Do not upload the raw files from `01_twitter_user.py`, as they will have usernames and mentions that may make them easily identifiable. Pull all files from the folder with the Twitter data below. Then reset the index, check the shape to make sure the right number of Tweets were downloaded, and run the cells below to remove usernames, URLs, and 'RT :' text. 

In [3]:
#pull all files from folder and make single dataframe

folder = os.listdir(path='../no_upload_twitter_data/')
df = pd.DataFrame()

for filename in folder:
    if 'twitter_user_' in str(filename):
        df = df.append(pd.read_csv(f'../no_upload_twitter_data/{filename}', index_col=0))
        warnings.simplefilter("ignore") 


  df = df.append(pd.read_csv(f'../no_upload_twitter_data/{filename}', index_col=0))


In [4]:
df.reset_index(inplace=True, drop=True)

In [5]:
df.shape

(35999, 2)

In [6]:
df['Tweet'].shape[0]

35999

In [7]:
#create new column to overwrite with function below
df['new_tweet'] = df['Tweet']

In [8]:
#remove all usernames

no_usernames = []

for ind in range(0,df['Tweet'].shape[0]):
    no_usernames.append(re.sub('@[\w]+','', df['Tweet'][ind]))



In [9]:
df['new_tweet'] = no_usernames

In [10]:
df[['new_tweet']].head(2)

Unnamed: 0,new_tweet
0,That would be sign of an inexperienced inves...
1,Although the market reset is healthy and good ...


In [11]:
# remove all URLs

no_urls = []

for ind in range(0, df['new_tweet'].shape[0]):
    no_urls.append(re.sub(r'http\S+', '', df['new_tweet'][ind]))

df['no_urls'] = no_urls

In [12]:
# save whether a tweet is a retweet or not
df['retweet'] = np.where(df.no_urls.str.contains("RT :"), 1, 0)

In [13]:
df[['no_urls','retweet']].head()

Unnamed: 0,no_urls,retweet
0,That would be sign of an inexperienced inves...,0
1,Although the market reset is healthy and good ...,0
2,I'd love to see what % of seed-stage investors...,0
3,"When thinking about valuations, anchoring on 2...",0
4,"Why there are still like 23,000 different form...",0


In [14]:
# remove 'RT : ' from each tweet

no_rts = []

for ind in range(0, df['no_urls'].shape[0]):
    no_rts.append(re.sub(r'RT : ', '', df['no_urls'][ind]))

df['no_rts'] = no_rts

In [15]:
#save anonymized tweets with no URLs
#df[['no_rts','retweet']].to_csv('./data/3000_tweets.csv', index=0)

In [16]:
df.shape

(35999, 6)

In [17]:
df[['no_rts']].isnull().sum()

no_rts    0
dtype: int64

In case there are any nulls, the below cells will clean them.
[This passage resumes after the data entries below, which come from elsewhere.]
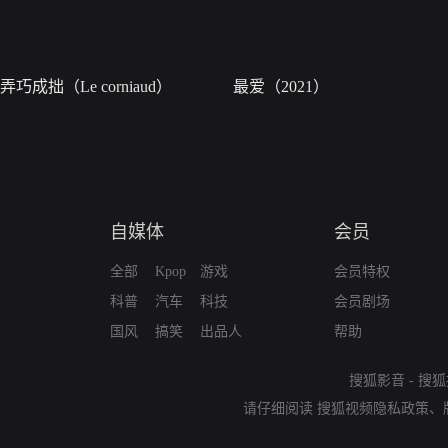
弄巧成拙（Le corniaud）
最爱（2021）
自媒体
会员
全部
Kpop
游戏
会员特权
科普
汽车
科技
会员剧场
国风
搞笑
出品人
帮助
搜狐影音
-
搜狐
请仔细阅读
搜狐视频隐私政策
、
The only way a row would be a null is if it consisted of nothing but a username and/or a URL.

In [18]:
df.dropna(axis=0, inplace=True)

In [19]:
df.isnull().sum()

User         0
Tweet        0
new_tweet    0
no_urls      0
retweet      0
no_rts       0
dtype: int64

Now we can save the tweets as a single clean text file for processing in the next notebook.

In [20]:
df['no_rts'] = df['no_rts'].str.lower()

In [21]:
text = df['no_rts']

In [22]:
# save text without quotes
#text_no = np.savetxt('./data/3000_tweets.txt', text.values, fmt = "%s")

In [23]:
df['retweet'].value_counts(normalize=True)

0    0.771466
1    0.228534
Name: retweet, dtype: float64

The sample of ~4,000 tweets is split about 77%/23% into original tweets and retweets. 

The data can now be further explored in the next notebook.